Exactly how many lines of the data below include the string "SteamBio"? State the number and nothing more.

_Extracted records:_
'''

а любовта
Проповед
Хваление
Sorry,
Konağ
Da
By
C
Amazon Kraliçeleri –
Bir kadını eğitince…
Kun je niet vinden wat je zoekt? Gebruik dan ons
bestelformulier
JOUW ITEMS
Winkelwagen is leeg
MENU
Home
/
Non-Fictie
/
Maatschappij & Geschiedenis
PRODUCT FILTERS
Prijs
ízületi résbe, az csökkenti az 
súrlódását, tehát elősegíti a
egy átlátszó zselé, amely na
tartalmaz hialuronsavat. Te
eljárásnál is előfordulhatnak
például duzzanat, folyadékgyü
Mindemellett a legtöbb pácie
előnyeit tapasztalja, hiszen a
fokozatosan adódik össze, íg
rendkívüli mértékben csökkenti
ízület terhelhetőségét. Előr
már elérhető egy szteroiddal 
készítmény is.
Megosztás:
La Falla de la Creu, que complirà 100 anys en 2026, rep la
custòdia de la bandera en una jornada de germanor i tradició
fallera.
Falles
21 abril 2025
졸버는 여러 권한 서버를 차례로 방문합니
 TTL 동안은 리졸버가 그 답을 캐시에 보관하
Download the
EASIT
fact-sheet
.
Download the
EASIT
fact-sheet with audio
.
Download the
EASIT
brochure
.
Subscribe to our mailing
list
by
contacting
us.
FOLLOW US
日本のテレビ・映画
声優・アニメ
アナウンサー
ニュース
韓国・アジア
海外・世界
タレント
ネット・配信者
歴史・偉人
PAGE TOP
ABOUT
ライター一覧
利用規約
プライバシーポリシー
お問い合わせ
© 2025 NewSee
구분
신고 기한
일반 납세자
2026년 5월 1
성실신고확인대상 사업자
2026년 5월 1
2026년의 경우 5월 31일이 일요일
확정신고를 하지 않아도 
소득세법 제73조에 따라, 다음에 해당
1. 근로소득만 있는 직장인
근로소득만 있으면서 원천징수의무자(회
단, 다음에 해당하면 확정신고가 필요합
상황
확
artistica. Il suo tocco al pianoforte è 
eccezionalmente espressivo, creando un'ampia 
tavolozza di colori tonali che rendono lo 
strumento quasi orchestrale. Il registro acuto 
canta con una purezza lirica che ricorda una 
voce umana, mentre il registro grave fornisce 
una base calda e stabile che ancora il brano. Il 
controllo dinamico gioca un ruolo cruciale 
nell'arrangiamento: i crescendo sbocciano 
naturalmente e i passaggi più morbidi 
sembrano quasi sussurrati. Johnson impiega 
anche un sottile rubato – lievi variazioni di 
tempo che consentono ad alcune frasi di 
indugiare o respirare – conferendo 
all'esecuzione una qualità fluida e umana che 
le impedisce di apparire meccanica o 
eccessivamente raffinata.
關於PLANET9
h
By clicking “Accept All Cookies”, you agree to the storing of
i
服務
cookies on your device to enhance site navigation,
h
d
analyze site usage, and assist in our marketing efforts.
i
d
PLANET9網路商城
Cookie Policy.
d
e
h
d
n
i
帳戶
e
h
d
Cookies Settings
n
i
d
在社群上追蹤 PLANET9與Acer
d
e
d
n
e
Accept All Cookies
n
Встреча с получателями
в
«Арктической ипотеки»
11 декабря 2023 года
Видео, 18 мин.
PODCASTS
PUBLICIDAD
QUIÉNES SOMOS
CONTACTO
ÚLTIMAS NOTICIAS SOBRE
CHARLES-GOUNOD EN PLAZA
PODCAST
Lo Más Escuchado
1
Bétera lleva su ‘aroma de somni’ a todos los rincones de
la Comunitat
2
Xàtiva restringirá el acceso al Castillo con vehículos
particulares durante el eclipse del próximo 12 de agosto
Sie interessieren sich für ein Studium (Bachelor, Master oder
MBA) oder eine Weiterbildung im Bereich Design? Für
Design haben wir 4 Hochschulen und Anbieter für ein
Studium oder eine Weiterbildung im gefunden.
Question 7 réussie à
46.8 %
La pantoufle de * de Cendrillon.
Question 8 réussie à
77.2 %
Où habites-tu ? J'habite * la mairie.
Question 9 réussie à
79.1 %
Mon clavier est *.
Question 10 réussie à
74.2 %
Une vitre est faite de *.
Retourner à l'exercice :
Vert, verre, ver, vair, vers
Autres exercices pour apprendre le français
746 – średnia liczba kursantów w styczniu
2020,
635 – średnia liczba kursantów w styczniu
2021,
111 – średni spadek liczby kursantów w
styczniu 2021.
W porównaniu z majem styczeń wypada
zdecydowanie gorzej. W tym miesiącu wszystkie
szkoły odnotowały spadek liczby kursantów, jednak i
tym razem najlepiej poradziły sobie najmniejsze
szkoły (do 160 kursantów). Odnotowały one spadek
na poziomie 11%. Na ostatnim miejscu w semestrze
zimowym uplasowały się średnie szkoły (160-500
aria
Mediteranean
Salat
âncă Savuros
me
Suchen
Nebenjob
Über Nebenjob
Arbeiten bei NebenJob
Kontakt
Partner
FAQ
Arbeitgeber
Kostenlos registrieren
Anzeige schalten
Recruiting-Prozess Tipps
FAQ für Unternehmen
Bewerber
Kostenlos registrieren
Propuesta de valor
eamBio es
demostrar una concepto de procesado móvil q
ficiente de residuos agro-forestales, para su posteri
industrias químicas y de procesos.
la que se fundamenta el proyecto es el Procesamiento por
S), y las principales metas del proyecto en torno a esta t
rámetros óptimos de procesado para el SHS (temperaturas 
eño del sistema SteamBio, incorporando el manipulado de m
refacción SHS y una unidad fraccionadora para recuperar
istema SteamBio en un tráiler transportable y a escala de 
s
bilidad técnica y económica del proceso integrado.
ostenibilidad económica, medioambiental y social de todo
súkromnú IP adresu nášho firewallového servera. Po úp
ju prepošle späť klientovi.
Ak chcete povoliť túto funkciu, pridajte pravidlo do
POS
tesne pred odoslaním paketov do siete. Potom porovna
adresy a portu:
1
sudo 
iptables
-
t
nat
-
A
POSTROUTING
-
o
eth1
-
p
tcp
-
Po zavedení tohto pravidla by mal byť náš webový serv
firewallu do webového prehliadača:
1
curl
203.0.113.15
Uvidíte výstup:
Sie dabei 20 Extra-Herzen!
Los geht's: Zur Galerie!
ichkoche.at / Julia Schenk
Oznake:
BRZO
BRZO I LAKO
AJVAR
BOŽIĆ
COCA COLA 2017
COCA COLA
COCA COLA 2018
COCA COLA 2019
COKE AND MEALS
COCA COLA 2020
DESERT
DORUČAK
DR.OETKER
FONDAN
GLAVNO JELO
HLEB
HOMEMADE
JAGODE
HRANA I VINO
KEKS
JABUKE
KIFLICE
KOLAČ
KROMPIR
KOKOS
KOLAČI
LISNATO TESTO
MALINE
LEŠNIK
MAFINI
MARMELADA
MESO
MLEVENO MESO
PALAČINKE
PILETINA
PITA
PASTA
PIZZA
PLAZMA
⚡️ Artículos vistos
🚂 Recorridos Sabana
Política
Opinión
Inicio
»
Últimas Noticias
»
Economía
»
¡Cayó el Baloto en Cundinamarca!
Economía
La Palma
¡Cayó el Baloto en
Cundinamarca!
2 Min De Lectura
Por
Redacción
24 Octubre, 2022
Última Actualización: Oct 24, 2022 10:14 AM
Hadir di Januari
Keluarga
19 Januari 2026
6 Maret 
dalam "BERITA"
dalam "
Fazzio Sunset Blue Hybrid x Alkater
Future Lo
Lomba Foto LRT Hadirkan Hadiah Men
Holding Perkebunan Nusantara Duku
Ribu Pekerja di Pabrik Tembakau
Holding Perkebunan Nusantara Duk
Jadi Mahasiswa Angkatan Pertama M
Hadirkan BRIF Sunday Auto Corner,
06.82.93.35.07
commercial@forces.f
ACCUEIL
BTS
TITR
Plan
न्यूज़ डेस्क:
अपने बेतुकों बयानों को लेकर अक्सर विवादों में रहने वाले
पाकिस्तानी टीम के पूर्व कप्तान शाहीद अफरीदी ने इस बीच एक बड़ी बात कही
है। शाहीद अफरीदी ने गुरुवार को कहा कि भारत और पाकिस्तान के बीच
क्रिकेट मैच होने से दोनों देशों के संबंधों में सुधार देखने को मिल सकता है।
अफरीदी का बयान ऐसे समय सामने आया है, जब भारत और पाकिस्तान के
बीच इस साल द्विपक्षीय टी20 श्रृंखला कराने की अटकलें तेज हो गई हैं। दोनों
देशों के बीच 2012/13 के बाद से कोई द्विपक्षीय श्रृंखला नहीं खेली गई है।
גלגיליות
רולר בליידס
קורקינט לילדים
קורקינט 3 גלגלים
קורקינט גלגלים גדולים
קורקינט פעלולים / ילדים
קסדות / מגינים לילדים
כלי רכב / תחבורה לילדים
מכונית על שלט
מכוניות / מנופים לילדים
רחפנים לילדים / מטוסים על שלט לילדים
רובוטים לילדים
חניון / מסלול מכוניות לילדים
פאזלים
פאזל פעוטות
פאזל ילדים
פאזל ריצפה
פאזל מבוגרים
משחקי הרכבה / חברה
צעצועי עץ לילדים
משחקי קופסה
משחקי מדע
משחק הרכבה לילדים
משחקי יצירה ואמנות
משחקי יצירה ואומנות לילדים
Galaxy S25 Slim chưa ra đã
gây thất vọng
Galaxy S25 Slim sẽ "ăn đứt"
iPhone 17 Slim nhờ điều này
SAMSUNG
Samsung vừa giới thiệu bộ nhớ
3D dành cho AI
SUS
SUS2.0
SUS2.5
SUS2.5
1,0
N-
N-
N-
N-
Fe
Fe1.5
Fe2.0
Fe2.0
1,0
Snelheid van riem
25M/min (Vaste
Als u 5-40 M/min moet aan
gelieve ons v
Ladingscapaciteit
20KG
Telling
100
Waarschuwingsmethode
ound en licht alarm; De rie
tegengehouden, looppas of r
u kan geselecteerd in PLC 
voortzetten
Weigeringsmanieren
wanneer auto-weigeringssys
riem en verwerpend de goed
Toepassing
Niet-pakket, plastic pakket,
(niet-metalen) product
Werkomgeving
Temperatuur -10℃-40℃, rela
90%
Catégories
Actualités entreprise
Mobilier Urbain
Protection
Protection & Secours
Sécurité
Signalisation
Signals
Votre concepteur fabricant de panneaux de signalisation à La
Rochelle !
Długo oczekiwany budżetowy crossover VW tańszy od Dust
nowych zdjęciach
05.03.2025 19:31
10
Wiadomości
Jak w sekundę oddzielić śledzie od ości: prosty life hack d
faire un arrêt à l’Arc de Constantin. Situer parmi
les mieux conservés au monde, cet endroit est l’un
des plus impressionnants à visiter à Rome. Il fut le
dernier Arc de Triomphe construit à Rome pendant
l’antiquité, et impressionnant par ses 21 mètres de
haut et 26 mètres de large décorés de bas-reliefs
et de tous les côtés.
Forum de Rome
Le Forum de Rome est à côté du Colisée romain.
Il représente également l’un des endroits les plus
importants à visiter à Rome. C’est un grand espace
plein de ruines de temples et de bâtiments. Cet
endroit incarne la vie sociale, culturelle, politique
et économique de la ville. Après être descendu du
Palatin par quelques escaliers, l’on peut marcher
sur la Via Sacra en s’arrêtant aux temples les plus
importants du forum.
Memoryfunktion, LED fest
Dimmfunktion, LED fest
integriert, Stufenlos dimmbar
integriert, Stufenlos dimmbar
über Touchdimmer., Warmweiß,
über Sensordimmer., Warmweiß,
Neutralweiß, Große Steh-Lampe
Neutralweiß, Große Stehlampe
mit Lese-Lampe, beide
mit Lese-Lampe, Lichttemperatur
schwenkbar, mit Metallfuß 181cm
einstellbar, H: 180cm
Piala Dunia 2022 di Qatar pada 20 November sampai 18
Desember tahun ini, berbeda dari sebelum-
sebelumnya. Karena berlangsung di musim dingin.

'''

_Task result:_
2